A U.S. “action plan” is needed to complement European Union efforts to integrate the region’s national capital markets into one, the chairman of the Securities Industry Association said Thursday.

Speaking to the House financial services subcommittee on domestic and international monetary policy, trade and technology, Richard Thornburgh, the chief risk officer for Credit Suisse Group, stressed the economic importance of the transatlantic capital market between the U.S. and Europe.

In 2003 U.S. companies raised more than US$171.1 billion in EU capital markets, of which US$164.3 billion was in corporate debt issues, and more than US$6.8 billion in equity, according to Thornburgh. EU-based investors are a major supplier of capital and liquidity to the U.S. market, adding US$1 trillion of U.S. securities to their holdings since 2000.

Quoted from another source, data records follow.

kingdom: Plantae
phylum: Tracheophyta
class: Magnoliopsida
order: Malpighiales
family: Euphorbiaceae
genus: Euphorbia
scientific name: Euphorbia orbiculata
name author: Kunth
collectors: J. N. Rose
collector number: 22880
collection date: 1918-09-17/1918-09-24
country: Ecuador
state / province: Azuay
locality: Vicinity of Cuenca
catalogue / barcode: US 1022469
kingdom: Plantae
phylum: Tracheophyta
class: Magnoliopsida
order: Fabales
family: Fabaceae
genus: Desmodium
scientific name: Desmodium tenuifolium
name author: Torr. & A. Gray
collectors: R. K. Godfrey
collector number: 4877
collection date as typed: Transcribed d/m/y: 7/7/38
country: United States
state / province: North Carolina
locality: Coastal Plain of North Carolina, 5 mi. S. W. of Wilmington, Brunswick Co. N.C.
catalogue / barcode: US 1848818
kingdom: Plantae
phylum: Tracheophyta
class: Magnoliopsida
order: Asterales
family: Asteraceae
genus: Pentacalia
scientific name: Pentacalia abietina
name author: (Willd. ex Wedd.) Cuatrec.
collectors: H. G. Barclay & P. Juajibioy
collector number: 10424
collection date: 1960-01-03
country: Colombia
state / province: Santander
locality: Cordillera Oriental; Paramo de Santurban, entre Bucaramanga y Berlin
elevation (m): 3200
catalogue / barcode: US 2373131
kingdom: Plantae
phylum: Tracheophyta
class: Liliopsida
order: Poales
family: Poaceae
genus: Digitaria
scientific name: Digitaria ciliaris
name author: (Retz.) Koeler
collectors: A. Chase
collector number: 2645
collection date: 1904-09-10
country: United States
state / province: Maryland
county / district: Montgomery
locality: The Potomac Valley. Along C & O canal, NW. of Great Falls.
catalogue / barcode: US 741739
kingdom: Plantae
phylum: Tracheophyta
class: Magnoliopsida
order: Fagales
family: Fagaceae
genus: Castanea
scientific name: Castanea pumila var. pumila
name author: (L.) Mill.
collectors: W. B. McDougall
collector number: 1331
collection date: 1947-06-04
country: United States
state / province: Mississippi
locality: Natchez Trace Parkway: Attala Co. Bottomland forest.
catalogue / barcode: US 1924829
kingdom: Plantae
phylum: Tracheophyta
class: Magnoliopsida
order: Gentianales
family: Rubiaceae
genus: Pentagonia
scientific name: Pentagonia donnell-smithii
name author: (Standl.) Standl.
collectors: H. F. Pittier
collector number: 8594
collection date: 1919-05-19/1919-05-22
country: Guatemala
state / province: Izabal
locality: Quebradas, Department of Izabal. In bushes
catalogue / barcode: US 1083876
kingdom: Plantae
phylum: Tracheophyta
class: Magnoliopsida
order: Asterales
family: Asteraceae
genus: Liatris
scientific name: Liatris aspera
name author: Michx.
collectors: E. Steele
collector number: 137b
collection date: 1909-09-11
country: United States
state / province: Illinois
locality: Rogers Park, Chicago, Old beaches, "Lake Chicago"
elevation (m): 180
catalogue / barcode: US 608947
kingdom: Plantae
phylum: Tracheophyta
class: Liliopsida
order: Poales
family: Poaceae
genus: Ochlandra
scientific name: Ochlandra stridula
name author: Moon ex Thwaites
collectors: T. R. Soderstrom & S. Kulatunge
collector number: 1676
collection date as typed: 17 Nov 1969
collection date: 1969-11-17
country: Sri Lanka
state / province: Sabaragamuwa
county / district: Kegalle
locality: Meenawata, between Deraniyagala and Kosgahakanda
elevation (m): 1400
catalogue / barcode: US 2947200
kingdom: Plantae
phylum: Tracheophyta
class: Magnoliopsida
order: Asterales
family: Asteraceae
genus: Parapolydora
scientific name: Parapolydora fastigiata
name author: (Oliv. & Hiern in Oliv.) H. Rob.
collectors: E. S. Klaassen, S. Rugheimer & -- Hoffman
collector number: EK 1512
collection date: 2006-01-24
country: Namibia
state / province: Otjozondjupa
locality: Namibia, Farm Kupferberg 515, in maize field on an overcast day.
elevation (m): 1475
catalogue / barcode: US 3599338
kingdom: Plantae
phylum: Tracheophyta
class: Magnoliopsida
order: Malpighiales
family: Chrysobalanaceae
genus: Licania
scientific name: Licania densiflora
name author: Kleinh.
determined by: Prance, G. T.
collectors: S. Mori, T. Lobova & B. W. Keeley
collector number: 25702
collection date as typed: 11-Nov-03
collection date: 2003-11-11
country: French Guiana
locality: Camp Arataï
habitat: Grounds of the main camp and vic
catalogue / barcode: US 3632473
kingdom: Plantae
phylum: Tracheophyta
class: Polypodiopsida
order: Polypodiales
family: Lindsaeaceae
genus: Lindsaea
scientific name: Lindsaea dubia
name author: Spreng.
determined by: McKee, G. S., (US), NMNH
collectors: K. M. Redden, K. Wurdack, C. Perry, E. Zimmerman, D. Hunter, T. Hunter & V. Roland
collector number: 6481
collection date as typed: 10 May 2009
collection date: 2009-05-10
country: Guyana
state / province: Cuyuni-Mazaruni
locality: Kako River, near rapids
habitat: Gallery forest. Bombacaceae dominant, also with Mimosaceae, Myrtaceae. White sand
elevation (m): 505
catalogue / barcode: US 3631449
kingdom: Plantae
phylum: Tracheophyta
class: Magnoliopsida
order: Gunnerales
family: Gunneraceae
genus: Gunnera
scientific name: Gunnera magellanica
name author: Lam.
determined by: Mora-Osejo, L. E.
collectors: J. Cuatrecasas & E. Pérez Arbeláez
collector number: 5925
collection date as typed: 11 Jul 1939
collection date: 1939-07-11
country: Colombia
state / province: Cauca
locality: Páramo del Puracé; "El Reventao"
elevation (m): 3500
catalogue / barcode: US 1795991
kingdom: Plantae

Thornburgh said that the EU capital markets are both a critical source of investment capital for U.S. companies, and vital to U.S. investors, asset managers, and pension and mutual funds seeking portfolio diversification. He called for the creation of a U.S. action plan to complement one under way to integrate European markets. Earlier this month, the SEC and the Committee of European Securities Regulators said they have launched a formal dialogue.

“The securities industry believes that the U.S.-EU Financial Markets Regulatory Dialogue can be a starting point as well as an integral tool for promoting the best interests of the U.S. and the EU economies and capital markets,” said Thornburgh. “With this dialogue in place, we believe it can be complemented with a coordinated U.S. inter-agency action plan that can work with individual EU member-states and Brussels to achieve an integrated, deep, transparent, and liquid European capital market.”